Vice-presidente e ministro da Indústria, Geraldo Alckmin, diz ser contra projeto que torna Mounjaro e Zepbound de interesse público, e afirma que quebra de patente gera insegurança jurídica e perde investimentos
Geraldo Alckmin, vice-presidente e ministro da Indústria, manifestou nesta quinta-feira posição contrária ao projeto de lei que prevê a quebra de patente de canetas emagrecedoras, entre elas o Mounjaro e o Zepbound.
Na semana em que a Câmara dos Deputados aprovou a urgência do PL, que confere caráter de “interesse público” aos medicamentos, Alckmin advertiu sobre os riscos para investimentos e inovação no setor farmacêutico.
Segundo declarações do vice-presidente, “quando você quebra patente, você afasta investimento, reduz inovação no país”, e ele reforçou a necessidade de previsibilidade para atrair financiamento, conforme informação divulgada pelo g1.
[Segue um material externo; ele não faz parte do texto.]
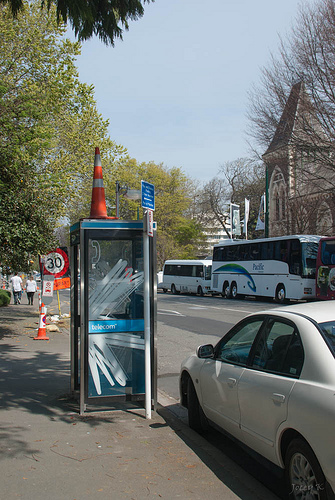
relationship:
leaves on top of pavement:
[8, 314, 30, 339] [5, 300, 69, 416]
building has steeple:
[243, 87, 334, 245] [277, 76, 335, 156]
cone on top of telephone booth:
[85, 142, 113, 235] [65, 226, 164, 404]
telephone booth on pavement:
[65, 226, 164, 404] [0, 300, 274, 500]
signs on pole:
[38, 247, 73, 295] [54, 292, 74, 330]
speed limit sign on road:
[42, 249, 58, 274] [55, 287, 193, 392]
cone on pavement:
[31, 301, 54, 344] [0, 300, 274, 500]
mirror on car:
[192, 339, 217, 366] [197, 320, 326, 446]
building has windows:
[243, 87, 334, 245] [259, 169, 292, 229]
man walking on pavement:
[9, 269, 22, 309] [0, 300, 274, 500]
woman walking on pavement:
[21, 266, 36, 306] [0, 300, 274, 500]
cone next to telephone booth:
[85, 142, 113, 235] [65, 226, 164, 404]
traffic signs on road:
[27, 236, 81, 337] [55, 287, 193, 392]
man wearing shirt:
[9, 269, 22, 309] [11, 276, 19, 292]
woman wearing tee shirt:
[21, 266, 36, 306] [24, 282, 35, 294]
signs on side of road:
[38, 247, 73, 295] [55, 287, 193, 392]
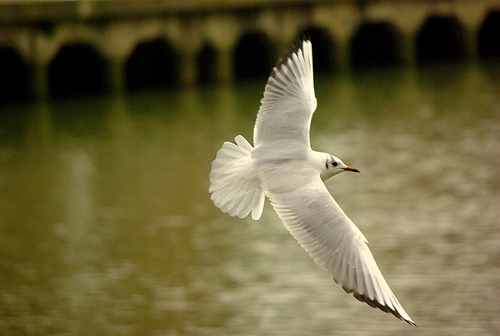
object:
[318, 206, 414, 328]
feathers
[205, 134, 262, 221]
tail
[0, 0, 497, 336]
sky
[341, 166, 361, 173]
beak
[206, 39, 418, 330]
bird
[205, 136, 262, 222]
feathers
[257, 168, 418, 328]
wing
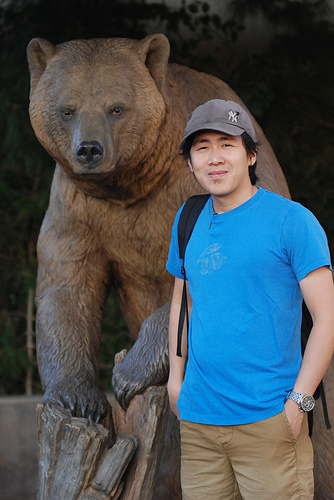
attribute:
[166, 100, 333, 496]
man — smiling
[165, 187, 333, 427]
shirt — blue, bright blue, short sleeved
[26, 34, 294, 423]
bear — wooden, brown, statue, grizzly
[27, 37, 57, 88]
left ear — brown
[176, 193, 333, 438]
backpack — black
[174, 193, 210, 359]
strap — black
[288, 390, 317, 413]
watch — silver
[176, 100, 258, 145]
hat — gray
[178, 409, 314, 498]
pants — beige, tan, khaki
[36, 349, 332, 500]
log base — statue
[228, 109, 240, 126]
logo — white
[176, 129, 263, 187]
hair — black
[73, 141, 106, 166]
nose — black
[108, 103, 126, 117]
right eye — brown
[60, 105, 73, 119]
left eye — brown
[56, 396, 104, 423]
claws — long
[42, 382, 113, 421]
paw — large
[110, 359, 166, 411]
paw — large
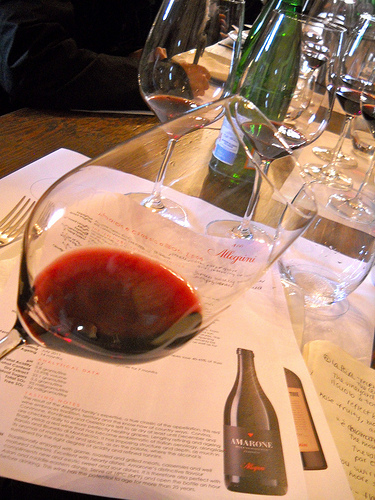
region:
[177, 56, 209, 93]
part of a glass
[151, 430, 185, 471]
part of a paper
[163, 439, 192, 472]
part of a paper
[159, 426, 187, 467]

O que disse Alckmin sobre a quebra de patente
Alckmin afirmou, em reunião com jornalistas, que a posição do Ministério da Indústria, Comércio e Serviços é contrária ao mecanismo de licenciamento compulsório previsto no projeto.
Ele também declarou que “Nós precisamos de inovação, de previsibilidade e de investimentos”, argumento usado para justificar a oposição à medida, e acrescentou ser contrário a outra proposta que prorroga prazo de patente.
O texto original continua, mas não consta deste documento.